Important property in Modern Cryptography and Elliptic Curves - A Beginner’s Guide.

For any prime $p \geq 3$, $U_p$ has exactly $(p - 1) / 2$ squares.

More formally, we are trying to show:

\[\begin{align*} \abs{ \{ x \in U_p \mid \exists y, y \cdot y = x \} } = \frac{p - 1}{2}. \end{align*}\]

In a previous post, we showed that $U_p$ is cyclic.

Let $\phi$ be an isomorphism from $U_p$ to $\mathbb{Z}_{p - 1}$.

Let $x \in U_p$ be given.

\[\begin{align*} \exists y, y \cdot y = x &\iff \exists y, \phi(y) + \phi(y) = \phi(x) \\ &\iff \exists y', y' + y' \equiv \phi(x) \pmod{p - 1} \\ &\iff \phi(x) \in \{ 0, 2, 4, \cdots, (p - 3) \} \end{align*}\]

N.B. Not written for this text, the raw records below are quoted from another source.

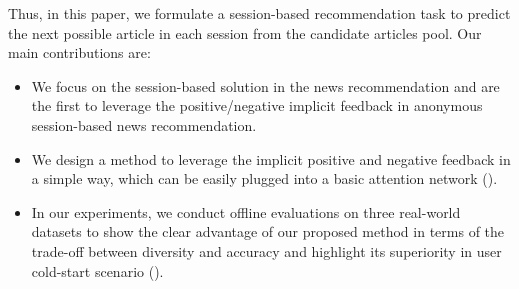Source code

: Thus, in this paper, we formulate a session-based recommendation task to 
predict the next possible article 
in each session from the candidate articles pool. Our main contributions are:
\begin{itemize} 
\item We focus on the session-based solution in the news recommendation and are the first to leverage the positive/negative implicit feedback in anonymous session-based news recommendation. 
\item We design a method to leverage the 
implicit positive and negative feedback in a simple way, which can be easily plugged into a basic attention network (). 
\item In our experiments, we conduct offline evaluations on three real-world datasets to show the clear advantage
of our proposed method in terms of the trade-off between 
diversity and accuracy and highlight its superiority in user cold-start scenario ().
\end{itemize}
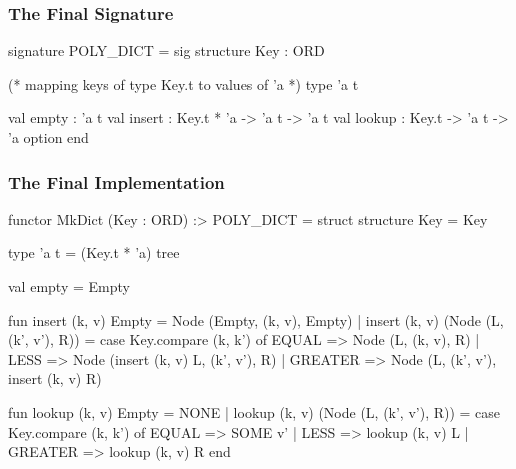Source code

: \documentclass[aspectratio=169, handout]{beamer}
\begin{document}
\begin{frame}[fragile]
  \frametitle{The Final Signature}
  \begin{codeblock}
    signature POLY_DICT =
      sig
        structure Key : ORD

        (* mapping keys of type Key.t to values of 'a *)
        type 'a t

        val empty : 'a t
        val insert : Key.t * 'a -> 'a t -> 'a t
        val lookup : Key.t -> 'a t -> 'a option
      end
  \end{codeblock}
\end{frame}
\begin{frame}[fragile]
  \frametitle{The Final Implementation}

  \tiny
  \begin{codeblock}
    functor MkDict (Key : ORD) :> POLY_DICT =
      struct
        structure Key = Key

        type 'a t = (Key.t * 'a) tree

        val empty = Empty

        fun insert (k, v) Empty = Node (Empty, (k, v), Empty)
          | insert (k, v) (Node (L, (k', v'), R)) =
              case Key.compare (k, k') of
                EQUAL   => Node (L, (k, v), R)
              | LESS    => Node (insert (k, v) L, (k', v'), R)
              | GREATER => Node (L, (k', v'), insert (k, v) R)

        fun lookup (k, v) Empty = NONE
          | lookup (k, v) (Node (L, (k', v'), R)) =
              case Key.compare (k, k') of
                EQUAL   => SOME v'
              | LESS    => lookup (k, v) L
              | GREATER => lookup (k, v) R
      end
  \end{codeblock}
\end{frame}



\thankyou
\end{document}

as $p - 1$ is an even number. Therefore, there are exactly $\frac{p - 1}{2}$ squares.

Now, we will make a (surprisingly accurate) guess on the number of points on an elliptic curve.

First, we assume $f$ maps numbers uniformly randomly. More specifically, we assume $f$ maps $\mathbb{Z}_p$ into itself. Then there are exactly $(p - 1) / 2$ $x$’s such that $f(x)$ is a quadratic residue in $U_p$. For each $x$ like that, there are two points $(x, \pm y)$ in an elliptic curve.

Then there is exactly one $x$ such that $f(x) = 0$. That produces one point $(x, 0)$.

Finally, we have $[0, 1, 0]$.

Combining these, we have $(p - 1) + 1 + 1 = p + 1$.

Hasse’s Theorem shows that this estimate is surprisingly accurate.